NEW ORLEANS – Clarence Russ marked the second anniversary of Hurricane Katrina by scrubbing away at the big black “X” spray-painted on his Lower 9th Ward home _ the seemingly indelible mark left in September 2005 by authorities making a house-by-house search for bodies.”I hope to be living here again in two weeks and I want to forget as much as I can of that storm, that whole time,” Russ, 64, said as he rubbed away at the mark with a cleaning solvent. “I don’t want to commemorate it. I want to forget it.”

That will be hard to do. Russ will be the only resident in his block when he moves back. For miles around him there are still damaged, empty houses sitting on weed-choked lots, filled with mold and debris and emblazoned with a grim symbol: a giant X forming four quadrants, each filled with numbers and symbols indicating the date searched, the agency that did the search, whether the house was entered, and the number of corpses were found.

“It’s a sad city now,” Russ said. “All our friends are gone. It’s just us and a bunch of ghosts down here.”

Not far away, President Bush visited a school. “We’re still paying attention. We understand,” he said before heading to the Mississippi Gulf Coast, also devastated by Katrina.

But Gina Martin, who is still living in Houston after Katrina destroyed her New Orleans home, was unconvinced. “Bush was down here again making more promises he isn’t going to keep. The government has failed all of us. It’s got to stop,” she said.

Martin was among an estimated 1,000 people taking part in a protest march that started in the Lower 9th Ward. It was a uniquely New Orleans-style protest: There were signs accusing the Bush administration of murder and angry chants about the failure of government. But marchers also danced in the street accompanied by two brass bands.

Katrina was a powerful Category 3 hurricane when it hit the Gulf Coast the morning of Aug. 29, 2005, broke through levees in New Orleans and flooded 80 percent of the city.

By the time the water dried up weeks later, more than 1,600 people across Louisiana and Mississippi were dead, and a shocked nation saw miles of wrecked homes, mud and debris from one of the worst natural disasters in its history.

In New Orleans, recovery has been spotty at best. The historic French Quarter and neighborhoods close to the Mississippi River did not flood and have bounced back fairly well. The city’s population has reached an estimated 277,000, about 60 percent its pre-storm level of 455,000. Sales tax revenues are approaching normal, and tourism and the port industry are recovering.

Bush, Mayor Ray Nagin and Gov. Kathleen Blanco all have drawn harsh criticism in the storm’s aftermath. Blanco, who appeared with Bush at the 9th Ward school, opted not to run for re-election this year after polls showed her popularity at rock bottom.
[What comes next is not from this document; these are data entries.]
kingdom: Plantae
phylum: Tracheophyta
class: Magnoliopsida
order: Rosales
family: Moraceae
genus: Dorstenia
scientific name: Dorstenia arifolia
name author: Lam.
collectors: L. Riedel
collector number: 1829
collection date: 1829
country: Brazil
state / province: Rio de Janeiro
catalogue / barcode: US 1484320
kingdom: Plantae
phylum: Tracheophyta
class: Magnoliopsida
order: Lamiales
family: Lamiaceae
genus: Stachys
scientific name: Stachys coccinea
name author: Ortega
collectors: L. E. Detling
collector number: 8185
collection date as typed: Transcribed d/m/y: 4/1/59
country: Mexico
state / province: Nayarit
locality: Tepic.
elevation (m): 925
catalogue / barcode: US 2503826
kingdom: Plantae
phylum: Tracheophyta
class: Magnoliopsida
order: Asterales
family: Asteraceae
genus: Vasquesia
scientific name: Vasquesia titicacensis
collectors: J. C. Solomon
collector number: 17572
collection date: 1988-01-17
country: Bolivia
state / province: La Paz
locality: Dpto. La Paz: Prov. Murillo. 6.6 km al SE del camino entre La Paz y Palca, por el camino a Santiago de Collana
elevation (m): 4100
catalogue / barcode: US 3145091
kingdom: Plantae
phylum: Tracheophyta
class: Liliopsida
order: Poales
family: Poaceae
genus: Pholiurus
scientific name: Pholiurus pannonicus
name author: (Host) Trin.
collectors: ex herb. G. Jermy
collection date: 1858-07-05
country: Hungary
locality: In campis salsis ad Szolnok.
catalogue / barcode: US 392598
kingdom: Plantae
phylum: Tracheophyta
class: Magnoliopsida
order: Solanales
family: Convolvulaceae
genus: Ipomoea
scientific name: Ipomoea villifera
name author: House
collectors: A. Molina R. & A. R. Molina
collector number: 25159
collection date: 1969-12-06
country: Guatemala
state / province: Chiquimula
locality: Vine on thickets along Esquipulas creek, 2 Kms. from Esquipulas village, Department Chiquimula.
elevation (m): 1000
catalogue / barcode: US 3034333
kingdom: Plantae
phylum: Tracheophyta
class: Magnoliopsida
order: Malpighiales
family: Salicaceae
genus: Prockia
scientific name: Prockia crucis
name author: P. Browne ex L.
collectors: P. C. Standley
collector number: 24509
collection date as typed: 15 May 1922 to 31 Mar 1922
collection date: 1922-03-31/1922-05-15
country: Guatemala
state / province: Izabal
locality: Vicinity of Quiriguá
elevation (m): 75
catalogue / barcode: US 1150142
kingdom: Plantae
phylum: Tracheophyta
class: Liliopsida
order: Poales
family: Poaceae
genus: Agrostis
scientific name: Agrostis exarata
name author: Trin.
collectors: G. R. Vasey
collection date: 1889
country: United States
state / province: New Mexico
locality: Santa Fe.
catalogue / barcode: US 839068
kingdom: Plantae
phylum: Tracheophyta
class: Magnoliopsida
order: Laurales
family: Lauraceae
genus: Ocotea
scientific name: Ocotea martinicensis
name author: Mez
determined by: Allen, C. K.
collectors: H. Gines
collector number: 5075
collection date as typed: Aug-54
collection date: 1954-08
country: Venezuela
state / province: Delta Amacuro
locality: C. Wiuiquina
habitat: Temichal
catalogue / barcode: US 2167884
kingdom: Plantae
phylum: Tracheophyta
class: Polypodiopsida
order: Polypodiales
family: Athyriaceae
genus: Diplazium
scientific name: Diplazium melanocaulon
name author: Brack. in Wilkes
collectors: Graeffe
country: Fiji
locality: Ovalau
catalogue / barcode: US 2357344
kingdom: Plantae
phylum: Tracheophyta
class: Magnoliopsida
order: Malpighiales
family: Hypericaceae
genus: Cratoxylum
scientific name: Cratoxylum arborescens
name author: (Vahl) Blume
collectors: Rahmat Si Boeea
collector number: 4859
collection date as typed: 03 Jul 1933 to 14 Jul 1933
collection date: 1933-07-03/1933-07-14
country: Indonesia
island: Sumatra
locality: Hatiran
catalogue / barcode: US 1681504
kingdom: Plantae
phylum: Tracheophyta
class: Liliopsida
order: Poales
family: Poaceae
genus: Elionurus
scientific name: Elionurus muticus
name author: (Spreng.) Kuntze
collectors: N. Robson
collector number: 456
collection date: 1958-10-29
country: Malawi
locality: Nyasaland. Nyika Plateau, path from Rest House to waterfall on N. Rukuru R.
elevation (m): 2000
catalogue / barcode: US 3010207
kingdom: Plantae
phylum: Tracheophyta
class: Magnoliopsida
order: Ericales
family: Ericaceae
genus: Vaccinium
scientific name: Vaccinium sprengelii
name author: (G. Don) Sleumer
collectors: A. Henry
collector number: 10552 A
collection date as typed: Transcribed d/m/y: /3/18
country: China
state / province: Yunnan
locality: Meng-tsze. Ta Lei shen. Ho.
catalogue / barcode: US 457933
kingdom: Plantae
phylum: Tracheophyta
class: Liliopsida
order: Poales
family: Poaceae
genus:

Blanco issued a news release Wednesday afternoon saying that during Bush’s visit she asked him to, among other things, cut through red tape that she said has delayed the distribution of federal aid and to withdraw his threatened veto of a federal water resources bill that she said would help strengthen Louisiana levees and close a controversial navigation channel that some blame for exacerbating Katrina’s floods.